If anything, the victory of the NLD helped the military junta

During the 2015 elections, the junta knew Aung San Suu Kyi had the popularity to win, yet it did not rig the elections or delay or terminate them. The incumbent military government had the political weight to undermine the entire democratic process, yet it did not.

In October 2016, during Aung San Suu Kyi’s state visit to the US, President Obama announced the US would lift the economic sanctions in place on Myanmar. The decision removed banking restrictions and allowed the export of Burmese jadeite and rubies. As soon as the restrictions were lifted, Myanmar experienced a rush of foreign investment. Between April and December of 2016, Myanmar received US$3.5 billion in foreign investment.

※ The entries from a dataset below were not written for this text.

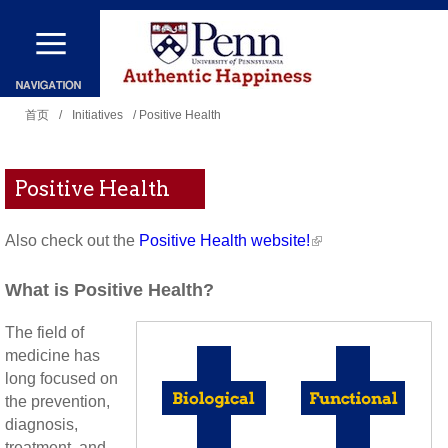
跳
转
到
你
主
首页
/
Initiatives
/ Positive Health
在
要
这
内
Positive Health
里
容
Also check out the
Positive Health website!
What is Positive Health?
The field of
medicine has
long focused on
the prevention,
diagnosis,
treatment, and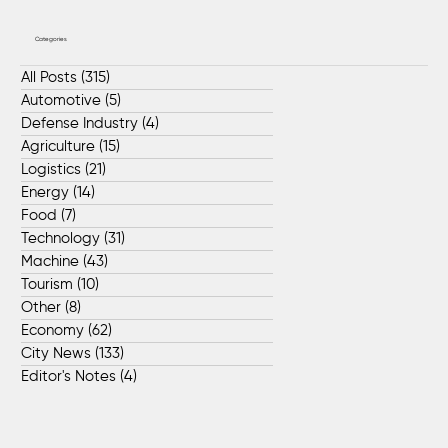
Categories
All Posts
(315)
315 posts
Automotive
(5)
5 posts
Defense Industry
(4)
4 posts
Agriculture
(15)
15 posts
Logistics
(21)
21 posts
Energy
(14)
14 posts
Food
(7)
7 posts
Technology
(31)
31 posts
Machine
(43)
43 posts
Tourism
(10)
10 posts
Other
(8)
8 posts
Economy
(62)
62 posts
City News
(133)
133 posts
Editor's Notes
(4)
4 posts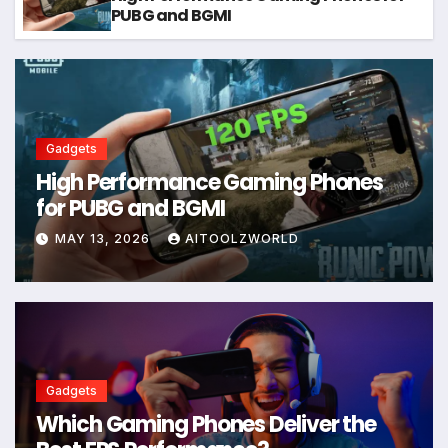
PUBG and BGMI
Gadgets
High Performance Gaming Phones
for PUBG and BGMI
MAY 13, 2026
AITOOLZWORLD
Gadgets
Which Gaming Phones Deliver the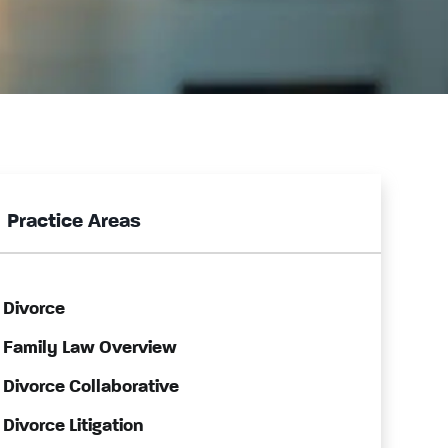
Practice Areas
Divorce
Family Law Overview
Divorce Collaborative
Divorce Litigation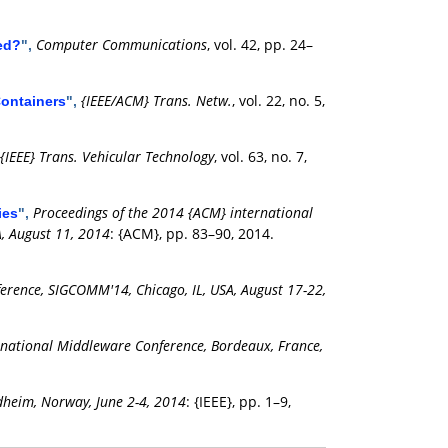
Computer Communications
, vol. 42, pp. 24–
ed?
",
{IEEE/ACM} Trans. Netw.
, vol. 22, no. 5,
Containers
",
{IEEE} Trans. Vehicular Technology
, vol. 63, no. 7,
Proceedings of the 2014 {ACM} international
ies
",
, August 11, 2014
: {ACM}, pp. 83–90, 2014.
ence, SIGCOMM'14, Chicago, IL, USA, August 17-22,
rnational Middleware Conference, Bordeaux, France,
dheim, Norway, June 2-4, 2014
: {IEEE}, pp. 1–9,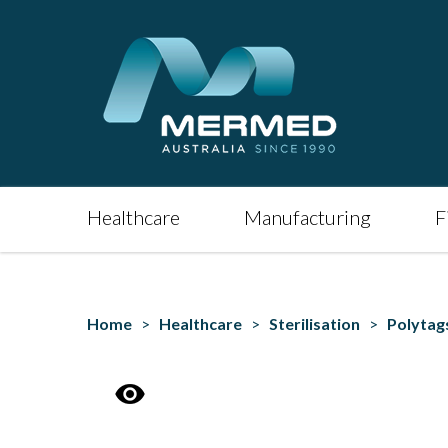
Healthcare
Manufacturing
F
Home
>
Healthcare
>
Sterilisation
>
Polytag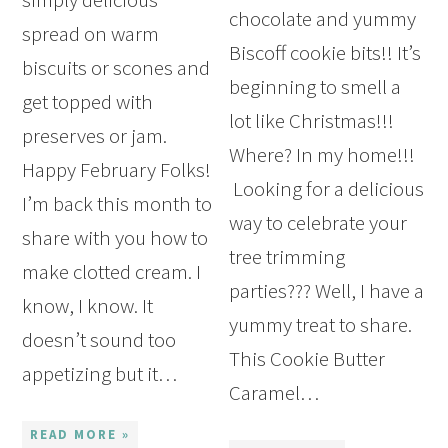
chocolate and yummy
spread on warm
Biscoff cookie bits!! It’s
biscuits or scones and
beginning to smell a
get topped with
lot like Christmas!!!
preserves or jam.
Where? In my home!!!
Happy February Folks!
Looking for a delicious
I’m back this month to
way to celebrate your
share with you how to
tree trimming
make clotted cream. I
parties??? Well, I have a
know, I know. It
yummy treat to share.
doesn’t sound too
This Cookie Butter
appetizing but it…
Caramel…
READ MORE »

By putting a democratic leader at the head of government, but retaining control over the country, the junta was able to open Myanmar up to increased investment, without relinquishing power. They could portray the illusion of democracy to the west to open up investment opportunities, but in reality, keep democracy firmly under lock and key.

Myanmar is not even transitioning towards a fully democratic future

With so many restrictions placed on the NLD, Myanmar is democratically stagnant. Many lauded the election of Aung San Suu Kyi with the hope that it represented progress towards a democratic Myanmar, but the junta ensured that it was only the appearance of progress.

Without full control of the finances or parliament, the NLD is powerless to move forward towards Myanmar’s democratic dream. There is no transition, only a continuation of military government. The NLD government is the attractive storefront designed to lure in foreign investment, but make no mistake, the whole store is owned by the military.

The only authority which can limit the military’s power is the military themselves. But, while their main objective is to preserve the institution of the Tatmadaw, Myanmar will remain in democratic purgatory until the military sees fit.